### What you are asked to do
Throughout the entries below, report every line where "that" is found.

··········

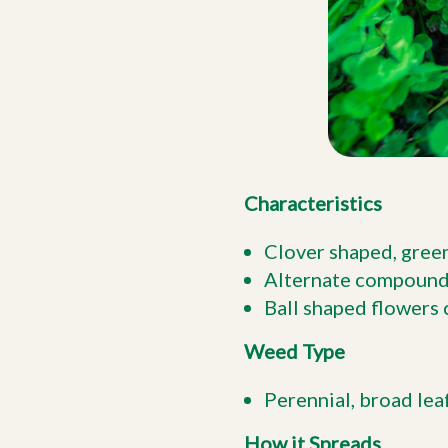
Characteristics
Clover shaped, green
Alternate compound l
Ball shaped flowers 
Weed Type
Perennial, broad lea
How it Spreads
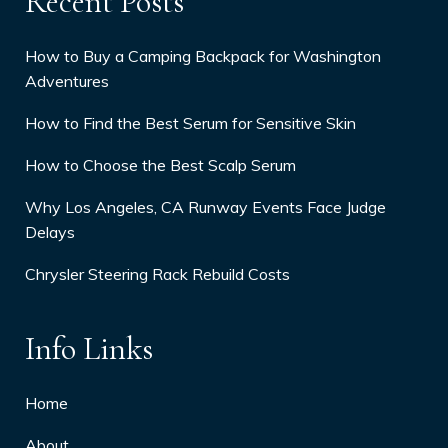
Recent Posts
How to Buy a Camping Backpack for Washington
Adventures
How to Find the Best Serum for Sensitive Skin
How to Choose the Best Scalp Serum
Why Los Angeles, CA Runway Events Face Judge
Delays
Chrysler Steering Rack Rebuild Costs
Info Links
Home
About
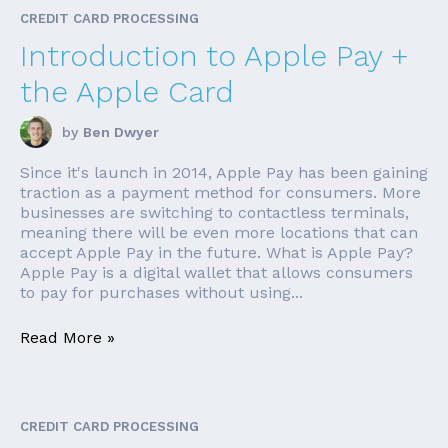
CREDIT CARD PROCESSING
Introduction to Apple Pay +
the Apple Card
by
Ben Dwyer
Since it's launch in 2014, Apple Pay has been gaining
traction as a payment method for consumers. More
businesses are switching to contactless terminals,
meaning there will be even more locations that can
accept Apple Pay in the future. What is Apple Pay?
Apple Pay is a digital wallet that allows consumers
to pay for purchases without using...
Read More »
CREDIT CARD PROCESSING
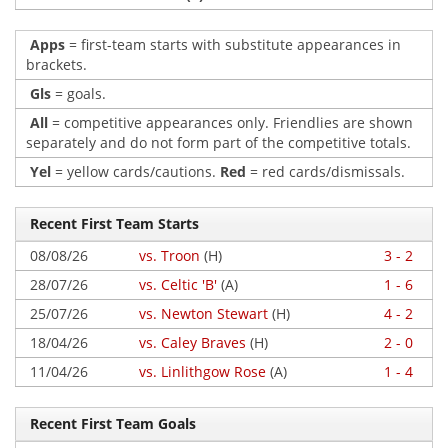
Apps
= first-team starts with substitute appearances in
brackets.
Gls
= goals.
All
= competitive appearances only. Friendlies are shown
separately and do not form part of the competitive totals.
Yel
= yellow cards/cautions.
Red
= red cards/dismissals.
Recent First Team Starts
08/08/26
vs. Troon
(H)
3 - 2
28/07/26
vs. Celtic 'B'
(A)
1 - 6
25/07/26
vs. Newton Stewart
(H)
4 - 2
18/04/26
vs. Caley Braves
(H)
2 - 0
11/04/26
vs. Linlithgow Rose
(A)
1 - 4
Recent First Team Goals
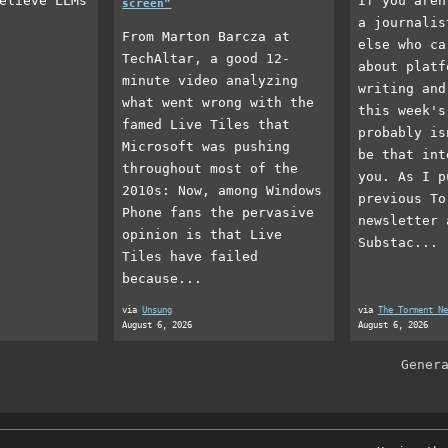
elieve LLMs
If you aren
screen”
a journalis
From Marton Barcza at
else who ca
TechAltar, a good 12-
about platf
minute video analyzing
writing and
what went wrong with the
this week's
famed Live Tiles that
probably is
Microsoft was pushing
be that int
throughout most of the
you. As I p
2010s: Now, among Windows
previous To
Phone fans the pervasive
newsletter 
opinion is that Live
Substac...
Tiles have failed
because...
via
Unsung
via
The Torment Ne
August 6, 2026
August 6, 2026
Gener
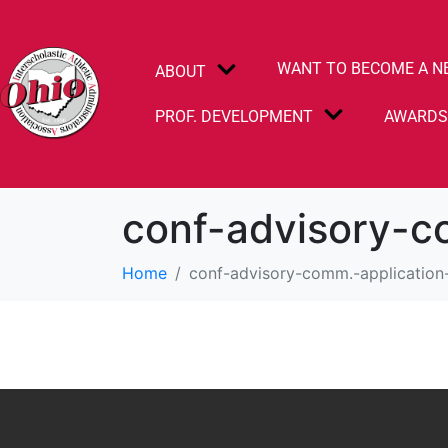
WANT TO BECOME A N
ABOUT
PROF. DEVELOPMENT
AWARD
conf-advisory-c
Home
conf-advisory-comm.-application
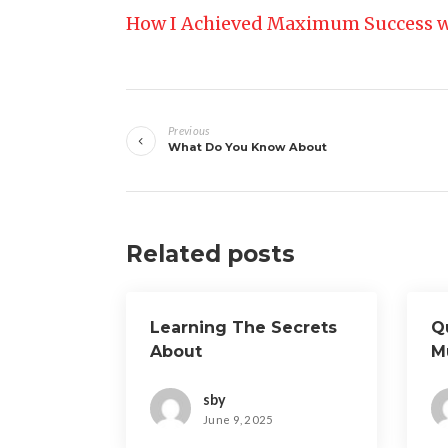
How I Achieved Maximum Success w
Post
Previous
navigation
What Do You Know About
Related posts
Learning The Secrets
Q
About
M
A
sby
June 9, 2025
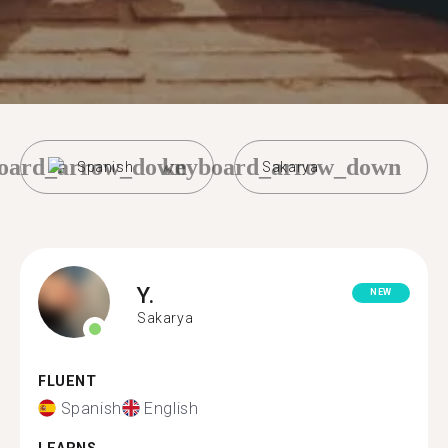
oard_arrow_down
keyboard_arrow_down
Spanish
Sakarya
Y.
NEW
Sakarya
FLUENT
Spanish
English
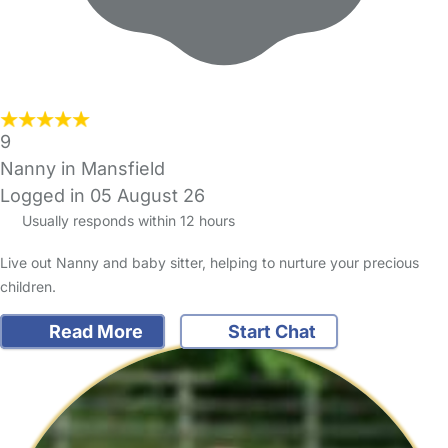
9
Nanny in Mansfield
Logged in 05 August 26
Usually responds within 12 hours
Live out Nanny and baby sitter, helping to nurture your precious
children.
Read More
Start Chat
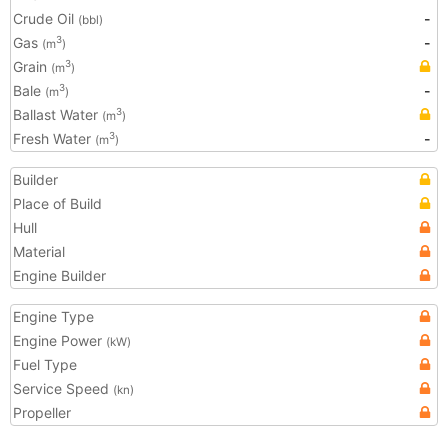
Crude Oil
-
(bbl)
Gas
-
3
(m
)
Grain
3
(m
)
Bale
-
3
(m
)
Ballast Water
3
(m
)
Fresh Water
-
3
(m
)
Builder
Place of Build
Hull
Material
Engine Builder
Engine Type
Engine Power
(kW)
Fuel Type
Service Speed
(kn)
Propeller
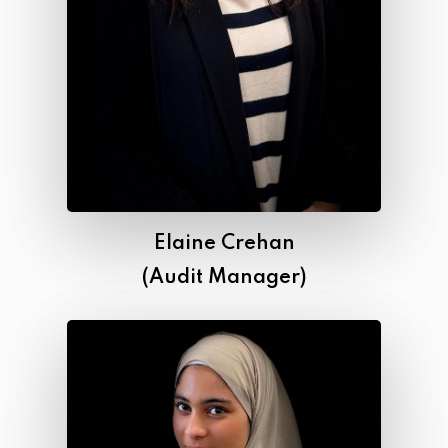
Elaine Crehan
(Audit Manager)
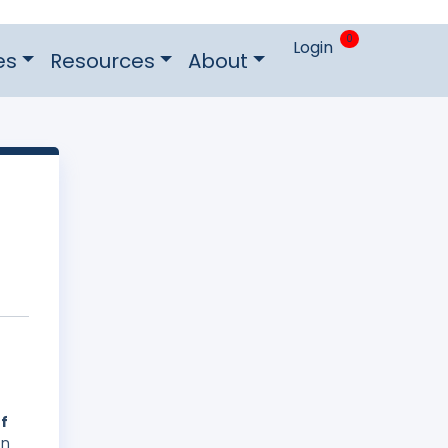
0
Login
es
Resources
About
of
on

··········

### Response to the task
meaning there will be even more locations that can
Apple Pay is a digital wallet that allows consumers
famed Live Tiles that
be that int
opinion is that Live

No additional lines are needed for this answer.